Stone Conversations : Archive 2 : Message 00305

From: Jerry Veneziano <VenezianoJ@xxxxxxx>
Date: 12 Mar 2002 04:15:38 -0000
Subject: tool sharpening

* Follow-up to message from: Bill Brayman
* Original date (y/m/d) was: 28 Feb 2002
* Original subject was: tool sharpening

Hi

First, please let me introduce myself. I'm Jerry, a
blacksmith from Williamsburg, VA. I was introduced to
this forum by a gent who reads both this forum, and a
blacksmithing forum I hang out at
( [URL now obsolete] ). I've been
blacksmithing full time for 9 years, and a good bit of
that has involved heat treating (hardening and
tempering) tools. George's description of what happens
when you grind too long is dead on -- you lose the
temper of your tools. You don't lose carbon, though,
and they can be retempered if you know how. It involves
heating the tool to the critical temperature (the point
where a magnet will no longer stick to the steel),
quenching, polishing, then a partial reheat. If anyone
would like me to get a bit more detailed, I'd be glad
to.

[Data entries]
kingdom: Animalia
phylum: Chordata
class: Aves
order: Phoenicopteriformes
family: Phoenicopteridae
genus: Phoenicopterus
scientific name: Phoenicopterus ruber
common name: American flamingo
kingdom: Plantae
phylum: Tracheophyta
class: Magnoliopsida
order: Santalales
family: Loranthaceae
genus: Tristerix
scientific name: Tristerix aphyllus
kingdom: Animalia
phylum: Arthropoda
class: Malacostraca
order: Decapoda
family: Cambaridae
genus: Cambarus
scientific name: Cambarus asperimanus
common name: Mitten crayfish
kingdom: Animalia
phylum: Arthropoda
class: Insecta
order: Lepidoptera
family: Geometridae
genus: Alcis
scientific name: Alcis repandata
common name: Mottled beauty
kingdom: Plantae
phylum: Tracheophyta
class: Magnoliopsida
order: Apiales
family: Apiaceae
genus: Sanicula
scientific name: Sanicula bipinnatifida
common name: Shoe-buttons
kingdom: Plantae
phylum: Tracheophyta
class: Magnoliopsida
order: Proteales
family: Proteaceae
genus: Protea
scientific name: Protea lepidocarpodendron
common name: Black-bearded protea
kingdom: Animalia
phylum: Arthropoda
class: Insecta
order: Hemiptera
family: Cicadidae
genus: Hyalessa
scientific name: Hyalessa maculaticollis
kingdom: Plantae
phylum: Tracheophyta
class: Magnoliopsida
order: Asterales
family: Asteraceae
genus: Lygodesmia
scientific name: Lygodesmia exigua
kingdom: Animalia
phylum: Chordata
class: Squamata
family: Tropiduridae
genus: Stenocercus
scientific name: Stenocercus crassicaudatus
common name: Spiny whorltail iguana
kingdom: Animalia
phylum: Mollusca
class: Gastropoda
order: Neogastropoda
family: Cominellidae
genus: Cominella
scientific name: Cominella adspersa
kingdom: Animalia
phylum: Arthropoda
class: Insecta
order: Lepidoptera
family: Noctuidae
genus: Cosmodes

• **TASKS TO CARRY OUT**
**A)** In the message, what point marks the critical temperature to which a tool is heated for retempering?
**B)** Extract, word for word, the stretch of the natural history rows from their first line through the line that contains "genus: Lygodesmia", both ends included.
These rows bear no relation to the message.

• **OUTPUTS**
**A)** It is the point where a magnet will no longer stick to the steel.

**B)**
kingdom: Animalia
phylum: Chordata
class: Aves
order: Phoenicopteriformes
family: Phoenicopteridae
genus: Phoenicopterus
scientific name: Phoenicopterus ruber
common name: American flamingo
kingdom: Plantae
phylum: Tracheophyta
class: Magnoliopsida
order: Santalales
family: Loranthaceae
genus: Tristerix
scientific name: Tristerix aphyllus
kingdom: Animalia
phylum: Arthropoda
class: Malacostraca
order: Decapoda
family: Cambaridae
genus: Cambarus
scientific name: Cambarus asperimanus
common name: Mitten crayfish
kingdom: Animalia
phylum: Arthropoda
class: Insecta
order: Lepidoptera
family: Geometridae
genus: Alcis
scientific name: Alcis repandata
common name: Mottled beauty
kingdom: Plantae
phylum: Tracheophyta
class: Magnoliopsida
order: Apiales
family: Apiaceae
genus: Sanicula
scientific name: Sanicula bipinnatifida
common name: Shoe-buttons
kingdom: Plantae
phylum: Tracheophyta
class: Magnoliopsida
order: Proteales
family: Proteaceae
genus: Protea
scientific name: Protea lepidocarpodendron
common name: Black-bearded protea
kingdom: Animalia
phylum: Arthropoda
class: Insecta
order: Hemiptera
family: Cicadidae
genus: Hyalessa
scientific name: Hyalessa maculaticollis
kingdom: Plantae
phylum: Tracheophyta
class: Magnoliopsida
order: Asterales
family: Asteraceae
genus: Lygodesmia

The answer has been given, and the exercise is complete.